Question: would it be possible to get this to infer?

file = CSV.File("file.csv")
test(it) = first(it).first_column
@code_warntype test(file)

If the column type is determined from the file contents, no.

Use a function barrier.


But isn’t the type of each column is already in file?

CSV.jl defines CSV.getcell(f::CSV.File, T, col, row) which would be inferrable for individual values. It also doesn’t require iteration. You can get the types for a file by doing CSV.gettypes(f).

1 Like

@quinnj Great update so far, really enjoying using it! Just one small thing I ran into: When my file ends with a line, containing only one comment, a line of missings gets added at the end.

shell> cat test.csv
# Comment

julia> using CSV

julia> CSV.read("test.csv", comment="#")
3×3 DataFrames.DataFrame
│ Row │ a       │ b       │ c       │
│     │ Int64⍰  │ Int64⍰  │ Int64⍰  │
│ 1   │ 1       │ 2       │ 3       │
│ 2   │ 4       │ 5       │ 6       │
│ 3   │ missing │ missing │ missing │

Is this an issue or an error on my part?

Ah, that sounds like a bug! And I think I know what the fix should be for it. Hold tight.

Ok, fix is up in a PR here: https://github.com/JuliaData/CSV.jl/pull/440. Once tests pass, I’ll merge and tag a new patch release.

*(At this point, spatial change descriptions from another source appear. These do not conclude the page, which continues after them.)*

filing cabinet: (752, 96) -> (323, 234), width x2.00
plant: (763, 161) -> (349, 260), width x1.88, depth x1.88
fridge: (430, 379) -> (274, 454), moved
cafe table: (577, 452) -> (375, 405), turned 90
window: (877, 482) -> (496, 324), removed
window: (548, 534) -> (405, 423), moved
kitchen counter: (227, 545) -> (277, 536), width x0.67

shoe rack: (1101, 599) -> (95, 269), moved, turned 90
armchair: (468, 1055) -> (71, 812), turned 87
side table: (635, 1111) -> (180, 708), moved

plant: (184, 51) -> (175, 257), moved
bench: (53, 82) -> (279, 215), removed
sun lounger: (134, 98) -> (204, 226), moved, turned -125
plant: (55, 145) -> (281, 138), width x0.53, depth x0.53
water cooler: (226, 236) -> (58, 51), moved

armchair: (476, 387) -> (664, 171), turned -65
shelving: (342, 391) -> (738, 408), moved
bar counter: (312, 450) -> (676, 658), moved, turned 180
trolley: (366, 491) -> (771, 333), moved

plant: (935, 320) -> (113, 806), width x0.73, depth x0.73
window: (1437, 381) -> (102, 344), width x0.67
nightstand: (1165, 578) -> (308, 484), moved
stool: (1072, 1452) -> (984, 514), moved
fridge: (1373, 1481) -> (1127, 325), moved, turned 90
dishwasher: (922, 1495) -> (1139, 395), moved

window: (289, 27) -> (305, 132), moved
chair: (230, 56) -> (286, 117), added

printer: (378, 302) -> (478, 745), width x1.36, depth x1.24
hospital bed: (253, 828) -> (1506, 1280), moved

Whoa, that went quick! Thank you, keep up the great work!

Just an update here for those interested: CSV.jl now has multithreaded parsing support on current #master branch, based on the new multithreading support in Julia version 1.3. I wrote up a quick blogpost with some benchmarking comparisons vs. R’s fread and pandas. I’m happy to report that CSV.jl has built upon previous performance efforts and the multithreaded case is competitive with fread. It’s a great time for csv reading in Julia! Check out the blogpost here: https://quinnj.home.blog/2019/08/24/everyones-favorite-blogpost-csv-benchmarks/.

(also, it looks like I can’t edit the original feature comparison table in the post above, so you’ll have to visualize for yourself that CSV.jl now has a check in the “Multi-threaded parsing” box :wink: ).


Are there any plans of creating a package similar to data.table? Its syntax and reference semantics are very efficient.


Which parts do you like? I am a big data.table user.

df[,.N, by1] is definitely handy but I prefer dplyr for easier to read code sometimes. DataFramesMeta.jl is the closest thing. Avoid Query.jl if you want fast group-by performance.

So glad you all got the column typing down!

This is huge and makes the library/ecosystem for datascience feel so much stronger. Looking forward to more developments.